** Opening The data block **

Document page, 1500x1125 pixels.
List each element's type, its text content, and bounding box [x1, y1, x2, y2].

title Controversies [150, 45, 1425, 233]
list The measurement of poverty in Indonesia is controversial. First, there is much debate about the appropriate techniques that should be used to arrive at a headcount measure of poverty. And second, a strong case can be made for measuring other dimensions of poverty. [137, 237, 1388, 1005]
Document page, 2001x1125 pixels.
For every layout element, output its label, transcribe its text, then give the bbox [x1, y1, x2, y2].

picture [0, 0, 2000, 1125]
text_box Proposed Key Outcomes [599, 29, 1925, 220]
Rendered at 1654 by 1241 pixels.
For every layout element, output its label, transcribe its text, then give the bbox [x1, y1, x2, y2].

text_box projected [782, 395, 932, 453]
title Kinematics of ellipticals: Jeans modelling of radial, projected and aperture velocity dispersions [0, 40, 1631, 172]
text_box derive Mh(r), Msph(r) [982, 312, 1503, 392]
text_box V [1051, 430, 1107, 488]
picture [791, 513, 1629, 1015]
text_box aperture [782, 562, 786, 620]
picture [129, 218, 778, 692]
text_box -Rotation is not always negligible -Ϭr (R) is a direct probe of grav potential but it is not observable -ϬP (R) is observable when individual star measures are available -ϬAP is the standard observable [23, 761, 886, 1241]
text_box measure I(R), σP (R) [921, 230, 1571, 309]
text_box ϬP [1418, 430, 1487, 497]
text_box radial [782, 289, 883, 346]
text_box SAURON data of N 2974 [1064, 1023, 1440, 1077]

** Closing The data block **

* [Directive]
Beginning at the first line of the records, retype exactly every line up to and including the one with "Rendered at 1654 by 1241 pixels.".

* [Solution for this problem]
Document page, 1500x1125 pixels.
List each element's type, its text content, and bounding box [x1, y1, x2, y2].

title Controversies [150, 45, 1425, 233]
list The measurement of poverty in Indonesia is controversial. First, there is much debate about the appropriate techniques that should be used to arrive at a headcount measure of poverty. And second, a strong case can be made for measuring other dimensions of poverty. [137, 237, 1388, 1005]
Document page, 2001x1125 pixels.
For every layout element, output its label, transcribe its text, then give the bbox [x1, y1, x2, y2].

picture [0, 0, 2000, 1125]
text_box Proposed Key Outcomes [599, 29, 1925, 220]
Rendered at 1654 by 1241 pixels.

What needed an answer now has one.